Wish US was more like, France, Germany.. where help for caring is given by the society through the government.
What about those of us who have no children OR close relative anywhere close to us? How are we to cope, if/when we know we need some help? Help around the house would be real nice, but we can't afford it. We own our own home, and we'd like to live in it until we die.
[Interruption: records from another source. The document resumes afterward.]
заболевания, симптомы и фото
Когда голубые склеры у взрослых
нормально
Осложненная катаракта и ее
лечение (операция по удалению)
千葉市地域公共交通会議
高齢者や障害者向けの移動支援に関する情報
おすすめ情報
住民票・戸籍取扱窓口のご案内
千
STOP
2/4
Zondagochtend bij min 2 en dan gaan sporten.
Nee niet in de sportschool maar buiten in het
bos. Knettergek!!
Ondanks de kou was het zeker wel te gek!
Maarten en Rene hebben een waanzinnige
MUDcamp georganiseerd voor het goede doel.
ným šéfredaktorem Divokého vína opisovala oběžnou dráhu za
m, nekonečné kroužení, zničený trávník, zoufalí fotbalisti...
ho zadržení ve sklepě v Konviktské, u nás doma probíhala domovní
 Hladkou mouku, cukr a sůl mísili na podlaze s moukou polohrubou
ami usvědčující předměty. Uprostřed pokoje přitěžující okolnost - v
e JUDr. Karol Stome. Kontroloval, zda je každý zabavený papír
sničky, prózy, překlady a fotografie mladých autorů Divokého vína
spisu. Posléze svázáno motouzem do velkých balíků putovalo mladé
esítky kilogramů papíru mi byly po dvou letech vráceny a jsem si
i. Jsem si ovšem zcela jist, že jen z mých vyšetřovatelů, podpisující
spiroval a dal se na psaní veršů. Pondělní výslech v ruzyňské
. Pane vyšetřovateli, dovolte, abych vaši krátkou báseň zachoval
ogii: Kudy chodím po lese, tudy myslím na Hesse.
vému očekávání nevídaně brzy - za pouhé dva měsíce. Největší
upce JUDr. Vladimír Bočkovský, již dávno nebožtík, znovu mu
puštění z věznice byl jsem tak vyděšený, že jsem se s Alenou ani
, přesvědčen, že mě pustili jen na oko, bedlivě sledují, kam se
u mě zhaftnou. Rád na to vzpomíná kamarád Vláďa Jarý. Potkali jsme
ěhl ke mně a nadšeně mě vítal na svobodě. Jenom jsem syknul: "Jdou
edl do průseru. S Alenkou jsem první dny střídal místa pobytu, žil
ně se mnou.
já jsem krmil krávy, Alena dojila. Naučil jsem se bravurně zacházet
I've spent enough time in hospitals for several lifetimes, please don't say we will *have* to go into a nursing home.
Thanks
It's so hard. If you've been a caregiver all of your life to find you're now the one who needs help is very scary.
Mom is 91 and has always been independent. She will actively fight anyone doing anything for her.
Getting her to accept her limitations and allow for assistance has been a real struggle. It's not easy. She gets frightened and lashes out as a result.
I wish our society didn't throw away the elderly. I wish our society didn't insist on people being able to care for themselves. Rugged individualism is for the birds.
Having been a care giver for well over a year I can tell you it is a touchy thing to help and not get into the way. I try to step back everyday and be objective as to what they need and want trying to find what they dont want along the way.
This is great information, thanks so much..
One more idea to add to this.
Ask yourself, How would you like to be treated when you get to this point? Its not about what is the easiest and fastest way to get things done, its about respecting your parent enough to let them keep some dignity and respect.